What's wired together

LLMs
Anthropic Claude
Managed Agents · Haiku 4.5 · Sonnet 4.6
Runtime
Vercel Functions
Next.js 15 App Router · Node.js
State
Upstash Redis (KV)
Run state, artifacts, learnings, cache
Chat surface
Slack
Events API · files.upload · reactions
BI layer
Metabase
REST API · self-hosted · Cloudflare Access
Data
BigQuery
Via Metabase as proxy (no direct creds in agents)
Tasks
Linear
GraphQL — fetched on demand by mb-brief
Scheduling
Vercel Cron
Stale cleanup · health checks · synthetic tests
Code organization
  • apps/web/lib/orchestrator.ts — state machine, agent dispatch, KV persistence
  • apps/web/lib/discovery.ts — deterministic schema discovery
  • apps/web/lib/screenshot.ts — post-build audit
  • apps/web/lib/anthropic.ts — Managed Agents SDK wrapper
  • apps/web/lib/slack.ts — Slack helpers (messages, uploads, reactions)
  • apps/web/_resources/agents/*.md — agent system prompts
Admin & diagnostics
  • /api/admin/deploy-agents — bake context + push 7 agents to Anthropic
  • /api/admin/list-runs — list recent runs with wall clock
  • /api/admin/run-timings — per-agent + transition timing for a run
  • /api/admin/inspect-run — full run state for debugging
  • /api/admin/append-learning — store user correction
  • /api/admin/screenshot — manual audit trigger
  • /api/admin/test-linear — verify Linear API wiring
Roadmap

What's next

Tighten the loop

Get a real-world dashboard build to consistently under 5 min by trimming the SQL agent's output volume and the architect's prose tendencies.

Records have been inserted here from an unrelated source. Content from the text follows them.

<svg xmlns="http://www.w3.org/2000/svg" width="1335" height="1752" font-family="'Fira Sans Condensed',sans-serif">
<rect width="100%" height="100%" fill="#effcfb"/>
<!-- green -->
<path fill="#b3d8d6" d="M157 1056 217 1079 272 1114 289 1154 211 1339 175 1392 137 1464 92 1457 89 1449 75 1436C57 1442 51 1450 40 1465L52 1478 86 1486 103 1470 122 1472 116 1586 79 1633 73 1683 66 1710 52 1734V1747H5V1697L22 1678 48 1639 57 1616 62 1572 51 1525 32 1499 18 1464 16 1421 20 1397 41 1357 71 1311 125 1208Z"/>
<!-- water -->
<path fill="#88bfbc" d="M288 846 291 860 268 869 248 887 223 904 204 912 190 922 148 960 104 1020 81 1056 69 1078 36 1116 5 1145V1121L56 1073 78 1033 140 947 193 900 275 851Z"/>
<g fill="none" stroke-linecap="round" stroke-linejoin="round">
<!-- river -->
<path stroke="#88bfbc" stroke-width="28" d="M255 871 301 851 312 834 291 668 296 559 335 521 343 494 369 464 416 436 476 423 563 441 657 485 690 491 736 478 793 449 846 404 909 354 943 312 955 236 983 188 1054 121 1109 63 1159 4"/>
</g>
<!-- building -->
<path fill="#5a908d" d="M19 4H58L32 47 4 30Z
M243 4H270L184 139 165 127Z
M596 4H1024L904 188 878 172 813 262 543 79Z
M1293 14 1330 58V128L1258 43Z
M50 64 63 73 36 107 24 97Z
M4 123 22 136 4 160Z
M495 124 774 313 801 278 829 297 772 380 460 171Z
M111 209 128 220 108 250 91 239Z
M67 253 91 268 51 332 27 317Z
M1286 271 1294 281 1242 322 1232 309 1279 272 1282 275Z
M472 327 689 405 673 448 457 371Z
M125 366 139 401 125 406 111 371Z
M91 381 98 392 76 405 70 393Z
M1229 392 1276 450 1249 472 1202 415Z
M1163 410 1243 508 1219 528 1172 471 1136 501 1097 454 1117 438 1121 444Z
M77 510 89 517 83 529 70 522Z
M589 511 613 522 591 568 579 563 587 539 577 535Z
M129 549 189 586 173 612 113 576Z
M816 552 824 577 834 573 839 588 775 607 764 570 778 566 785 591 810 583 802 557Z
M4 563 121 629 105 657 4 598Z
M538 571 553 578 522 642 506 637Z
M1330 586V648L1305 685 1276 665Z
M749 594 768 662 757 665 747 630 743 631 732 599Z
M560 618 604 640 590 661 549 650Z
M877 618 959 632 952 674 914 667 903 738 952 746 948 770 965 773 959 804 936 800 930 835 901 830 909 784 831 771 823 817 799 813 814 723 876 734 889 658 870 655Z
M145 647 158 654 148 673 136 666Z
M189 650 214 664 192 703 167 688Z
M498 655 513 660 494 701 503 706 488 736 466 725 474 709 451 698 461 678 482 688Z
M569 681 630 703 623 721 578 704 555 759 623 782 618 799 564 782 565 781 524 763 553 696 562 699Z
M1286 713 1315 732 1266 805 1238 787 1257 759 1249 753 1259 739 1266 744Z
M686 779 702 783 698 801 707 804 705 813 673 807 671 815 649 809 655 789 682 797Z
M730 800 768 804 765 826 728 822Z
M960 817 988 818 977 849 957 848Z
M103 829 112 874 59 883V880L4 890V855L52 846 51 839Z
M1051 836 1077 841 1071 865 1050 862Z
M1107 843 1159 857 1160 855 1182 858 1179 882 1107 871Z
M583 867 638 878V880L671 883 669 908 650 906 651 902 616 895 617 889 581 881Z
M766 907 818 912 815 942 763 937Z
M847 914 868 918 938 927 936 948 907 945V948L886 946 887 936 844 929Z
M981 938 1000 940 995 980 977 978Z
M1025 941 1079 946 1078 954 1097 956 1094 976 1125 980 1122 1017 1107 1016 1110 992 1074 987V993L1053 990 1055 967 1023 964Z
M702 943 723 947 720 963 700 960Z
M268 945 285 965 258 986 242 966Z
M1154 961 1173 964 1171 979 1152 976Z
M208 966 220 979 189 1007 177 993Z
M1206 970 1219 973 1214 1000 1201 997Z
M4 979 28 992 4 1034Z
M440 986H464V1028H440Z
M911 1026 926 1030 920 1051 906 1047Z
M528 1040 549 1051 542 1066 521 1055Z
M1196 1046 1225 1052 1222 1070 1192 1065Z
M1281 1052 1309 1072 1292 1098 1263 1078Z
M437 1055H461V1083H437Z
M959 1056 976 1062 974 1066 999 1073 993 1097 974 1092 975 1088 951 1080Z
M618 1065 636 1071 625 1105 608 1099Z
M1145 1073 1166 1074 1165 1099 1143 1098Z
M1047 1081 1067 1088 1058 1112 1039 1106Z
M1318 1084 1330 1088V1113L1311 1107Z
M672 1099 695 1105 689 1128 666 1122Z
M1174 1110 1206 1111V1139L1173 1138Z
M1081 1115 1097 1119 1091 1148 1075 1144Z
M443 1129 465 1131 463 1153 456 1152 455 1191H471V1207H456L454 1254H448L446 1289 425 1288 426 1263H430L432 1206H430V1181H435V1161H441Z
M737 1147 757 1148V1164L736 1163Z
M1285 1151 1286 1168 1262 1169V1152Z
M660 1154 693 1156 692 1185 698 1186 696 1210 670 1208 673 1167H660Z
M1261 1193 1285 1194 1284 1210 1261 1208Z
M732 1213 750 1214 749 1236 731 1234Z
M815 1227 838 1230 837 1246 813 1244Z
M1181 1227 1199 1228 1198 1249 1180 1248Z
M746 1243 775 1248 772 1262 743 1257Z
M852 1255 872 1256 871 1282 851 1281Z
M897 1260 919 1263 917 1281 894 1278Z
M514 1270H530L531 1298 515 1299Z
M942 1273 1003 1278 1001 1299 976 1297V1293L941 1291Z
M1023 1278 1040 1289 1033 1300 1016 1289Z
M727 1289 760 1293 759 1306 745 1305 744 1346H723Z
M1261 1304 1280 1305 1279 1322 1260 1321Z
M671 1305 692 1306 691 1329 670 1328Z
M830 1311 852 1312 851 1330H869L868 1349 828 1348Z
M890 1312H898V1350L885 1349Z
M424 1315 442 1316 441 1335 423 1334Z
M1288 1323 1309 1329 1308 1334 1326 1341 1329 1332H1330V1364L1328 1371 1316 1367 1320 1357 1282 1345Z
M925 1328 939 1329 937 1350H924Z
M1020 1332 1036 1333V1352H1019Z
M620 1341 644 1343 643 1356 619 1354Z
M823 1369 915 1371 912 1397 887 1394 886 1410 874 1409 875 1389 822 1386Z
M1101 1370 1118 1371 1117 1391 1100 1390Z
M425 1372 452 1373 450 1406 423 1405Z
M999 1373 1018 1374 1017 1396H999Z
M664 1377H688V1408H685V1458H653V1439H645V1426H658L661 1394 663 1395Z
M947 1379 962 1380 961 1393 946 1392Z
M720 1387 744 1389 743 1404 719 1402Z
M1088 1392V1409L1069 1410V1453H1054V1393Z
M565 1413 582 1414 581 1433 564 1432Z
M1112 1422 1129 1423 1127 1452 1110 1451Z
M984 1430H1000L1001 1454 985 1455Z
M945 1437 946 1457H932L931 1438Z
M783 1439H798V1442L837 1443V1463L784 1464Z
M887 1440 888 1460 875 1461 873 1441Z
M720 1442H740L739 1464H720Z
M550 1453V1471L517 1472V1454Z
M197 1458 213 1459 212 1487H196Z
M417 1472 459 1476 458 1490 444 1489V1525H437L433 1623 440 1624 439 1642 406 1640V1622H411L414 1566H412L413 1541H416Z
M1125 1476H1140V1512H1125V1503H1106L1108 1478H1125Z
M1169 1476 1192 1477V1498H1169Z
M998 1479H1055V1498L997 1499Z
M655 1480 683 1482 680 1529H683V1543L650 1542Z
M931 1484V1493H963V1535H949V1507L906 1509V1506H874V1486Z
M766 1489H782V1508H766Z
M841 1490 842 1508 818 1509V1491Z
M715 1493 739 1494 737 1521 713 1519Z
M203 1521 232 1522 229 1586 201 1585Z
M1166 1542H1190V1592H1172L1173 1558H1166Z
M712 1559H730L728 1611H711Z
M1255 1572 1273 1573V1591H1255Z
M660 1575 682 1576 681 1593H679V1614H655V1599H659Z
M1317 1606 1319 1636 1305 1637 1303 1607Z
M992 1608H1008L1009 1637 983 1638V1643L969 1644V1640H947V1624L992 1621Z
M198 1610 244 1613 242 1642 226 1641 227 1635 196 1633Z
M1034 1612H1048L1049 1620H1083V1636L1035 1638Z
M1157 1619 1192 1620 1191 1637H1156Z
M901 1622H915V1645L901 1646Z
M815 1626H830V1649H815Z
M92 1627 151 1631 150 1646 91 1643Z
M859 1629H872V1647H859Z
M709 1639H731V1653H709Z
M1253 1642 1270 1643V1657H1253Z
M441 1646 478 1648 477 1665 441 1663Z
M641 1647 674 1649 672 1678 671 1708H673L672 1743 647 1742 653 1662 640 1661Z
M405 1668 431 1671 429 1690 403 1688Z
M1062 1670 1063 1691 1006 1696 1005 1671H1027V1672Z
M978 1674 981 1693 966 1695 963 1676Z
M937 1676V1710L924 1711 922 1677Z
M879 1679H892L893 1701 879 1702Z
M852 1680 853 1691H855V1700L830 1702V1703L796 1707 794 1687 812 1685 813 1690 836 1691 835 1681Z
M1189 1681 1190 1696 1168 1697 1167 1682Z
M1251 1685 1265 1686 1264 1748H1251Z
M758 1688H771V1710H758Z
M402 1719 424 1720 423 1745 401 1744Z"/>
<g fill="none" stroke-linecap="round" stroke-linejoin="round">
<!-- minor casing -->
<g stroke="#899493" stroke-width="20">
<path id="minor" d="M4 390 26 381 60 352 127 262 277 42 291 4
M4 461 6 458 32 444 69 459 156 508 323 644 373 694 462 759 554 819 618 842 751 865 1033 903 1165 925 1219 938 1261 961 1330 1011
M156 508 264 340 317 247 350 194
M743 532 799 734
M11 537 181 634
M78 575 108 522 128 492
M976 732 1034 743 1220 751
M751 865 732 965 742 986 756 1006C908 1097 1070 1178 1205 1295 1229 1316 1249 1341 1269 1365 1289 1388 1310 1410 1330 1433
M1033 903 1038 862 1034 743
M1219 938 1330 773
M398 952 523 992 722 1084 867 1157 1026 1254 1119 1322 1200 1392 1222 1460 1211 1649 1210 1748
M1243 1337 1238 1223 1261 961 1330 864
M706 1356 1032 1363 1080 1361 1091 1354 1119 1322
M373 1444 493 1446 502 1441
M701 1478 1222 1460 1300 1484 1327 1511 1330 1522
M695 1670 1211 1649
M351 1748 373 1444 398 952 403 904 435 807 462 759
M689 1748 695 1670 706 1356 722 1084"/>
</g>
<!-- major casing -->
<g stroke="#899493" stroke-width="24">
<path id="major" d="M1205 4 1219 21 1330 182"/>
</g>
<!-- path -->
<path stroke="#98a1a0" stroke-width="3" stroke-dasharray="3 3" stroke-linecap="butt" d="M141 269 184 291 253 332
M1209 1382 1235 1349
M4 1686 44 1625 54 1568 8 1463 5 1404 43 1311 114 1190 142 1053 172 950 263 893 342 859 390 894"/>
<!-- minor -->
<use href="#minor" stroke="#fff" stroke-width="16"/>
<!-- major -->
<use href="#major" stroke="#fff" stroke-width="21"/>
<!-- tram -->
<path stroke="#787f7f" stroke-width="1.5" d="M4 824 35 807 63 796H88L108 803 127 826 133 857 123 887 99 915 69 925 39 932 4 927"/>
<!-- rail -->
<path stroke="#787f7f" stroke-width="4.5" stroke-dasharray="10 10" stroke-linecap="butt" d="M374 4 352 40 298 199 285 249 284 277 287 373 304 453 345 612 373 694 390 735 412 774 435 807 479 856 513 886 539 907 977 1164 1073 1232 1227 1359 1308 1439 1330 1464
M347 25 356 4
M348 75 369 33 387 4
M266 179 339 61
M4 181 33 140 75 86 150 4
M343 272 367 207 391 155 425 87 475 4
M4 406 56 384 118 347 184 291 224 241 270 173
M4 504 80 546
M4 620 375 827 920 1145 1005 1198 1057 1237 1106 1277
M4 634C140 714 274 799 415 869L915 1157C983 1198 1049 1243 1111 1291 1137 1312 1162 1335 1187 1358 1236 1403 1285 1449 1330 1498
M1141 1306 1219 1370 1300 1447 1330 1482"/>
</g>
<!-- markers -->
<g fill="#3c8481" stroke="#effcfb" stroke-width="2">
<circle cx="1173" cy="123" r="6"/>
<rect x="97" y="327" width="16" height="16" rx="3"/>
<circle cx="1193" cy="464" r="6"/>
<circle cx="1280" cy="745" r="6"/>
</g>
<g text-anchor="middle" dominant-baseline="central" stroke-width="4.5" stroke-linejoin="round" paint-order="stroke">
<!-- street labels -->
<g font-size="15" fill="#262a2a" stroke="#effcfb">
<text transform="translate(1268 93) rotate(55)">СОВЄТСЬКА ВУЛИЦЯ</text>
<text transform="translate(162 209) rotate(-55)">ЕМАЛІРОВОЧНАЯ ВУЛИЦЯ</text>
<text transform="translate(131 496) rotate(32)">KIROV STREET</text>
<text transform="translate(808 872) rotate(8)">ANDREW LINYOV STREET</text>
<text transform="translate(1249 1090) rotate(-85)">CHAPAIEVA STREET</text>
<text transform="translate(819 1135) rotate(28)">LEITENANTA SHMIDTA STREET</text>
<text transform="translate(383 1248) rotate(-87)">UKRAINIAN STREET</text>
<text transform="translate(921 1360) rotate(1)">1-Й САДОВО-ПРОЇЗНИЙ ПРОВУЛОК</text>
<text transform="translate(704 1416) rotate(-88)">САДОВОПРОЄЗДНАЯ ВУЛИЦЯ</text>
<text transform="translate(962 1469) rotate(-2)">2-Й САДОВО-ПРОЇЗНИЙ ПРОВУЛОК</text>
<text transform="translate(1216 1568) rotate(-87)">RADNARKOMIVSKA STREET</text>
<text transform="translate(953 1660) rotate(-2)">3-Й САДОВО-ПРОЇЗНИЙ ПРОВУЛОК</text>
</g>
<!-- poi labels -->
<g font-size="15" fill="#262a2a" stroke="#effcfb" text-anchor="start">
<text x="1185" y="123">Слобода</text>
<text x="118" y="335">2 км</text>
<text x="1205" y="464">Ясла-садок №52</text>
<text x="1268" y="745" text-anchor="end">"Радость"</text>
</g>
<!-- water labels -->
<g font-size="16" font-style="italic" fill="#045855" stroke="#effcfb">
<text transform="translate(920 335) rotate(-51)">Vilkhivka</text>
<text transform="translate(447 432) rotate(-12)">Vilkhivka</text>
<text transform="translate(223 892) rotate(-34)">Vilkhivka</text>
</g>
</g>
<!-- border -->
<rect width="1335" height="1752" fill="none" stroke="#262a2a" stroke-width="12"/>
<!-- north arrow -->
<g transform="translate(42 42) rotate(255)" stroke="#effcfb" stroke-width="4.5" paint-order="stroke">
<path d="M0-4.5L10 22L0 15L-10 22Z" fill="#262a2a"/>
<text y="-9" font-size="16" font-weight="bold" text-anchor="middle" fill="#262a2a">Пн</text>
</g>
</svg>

Measured via /api/admin/run-timings.

Fix-loop after audit

When the visual critic returns CHANGES_REQUESTED with concrete viz_settings fixes (axis clamp, wrong title), route back to mb-builder ONCE to apply them before delivery — no human in the loop.

Slug-aware run IDs

Today two runs with the same Linear task overwrite each other's runId. Append a short hash so re-runs accumulate in the index for comparison.